Variabilité interindividuelle en l’absence de compensation lexicale

Comme nous venons de le voir, la condition I0.5 des pseudomots présentait une très importante variabilité interindividuelle (Figure 12). En effet, si les réponses des participants étaient relativement semblables pour les conditions I0, I1, I1.5 et I2, ce n’était pas le cas pour la condition I0.5 pour laquelle certains participants ne semblaient pas perturbés par la détérioration alors que d’autres au contraire étaient très gênés et ne parvenaient pas à effectuer la tâche de reconstruction.

Figure 12 : Effet du type d’inversion sur la restitution de pseudomots (chaque courbe représente les résultats individuels d’un participant).

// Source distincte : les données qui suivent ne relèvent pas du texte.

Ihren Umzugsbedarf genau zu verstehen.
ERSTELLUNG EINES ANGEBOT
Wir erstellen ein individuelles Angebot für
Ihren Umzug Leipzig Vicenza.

Cette imposante variabilité interindividuelle (DS = 10.69) n’était pas présente pour la restitution des mots. Elle serait donc spécifique au processus de reconstruction des pseudomots qui, bien qu’étant considérés comme de la parole, ne sont pas stockés en mémoire au niveau des représentations intégrées comme les mots de la langue. La reconstruction cognitive des pseudomots inversés se base majoritairement sur les informations perceptives ascendantes véhiculées par le système sensoriel auditif, mais bénéficie également de l’aide de connaissances sur la langue comme les contraintes phonotactiques et les probabilités de juxtaposition des syllabes. Le traitement cognitif des pseudomots ne bénéficie pas en revanche des aides lexicales dont disposent les mots. Nous nous sommes alors interrogés sur les causes de cette variabilité interindividuelle. Les participants à l’étude étaient tous jeunes et sans trouble auditif, alors pourquoi présentaient-ils des performances aussi disparates ? Nous avons vérifié que cette variabilité n’était pas liée au genre des participants ni à leur latéralité manuelle. Nous avons dans un second temps pensé que cette variabilité pouvait provenir de différences entre participants au niveau perceptif, c’est à dire au niveau de leurs systèmes auditifs. Les voies auditives descendantes interviennent potentiellement dans la perception de la parole mais de façon inconstante entre individus (Veuilllet, Collet & Bazin, 1999). Nous nous sommes demandé si la fonctionnalité des voies auditives des participants pouvait avoir un lien avec les résultats comportementaux observés. Nous aborderons cet aspect audition et traitements de bas niveaux après avoir exploré les mécanismes de reconstruction de mots et pseudomots inversés chez une population d’adultes dyslexiques.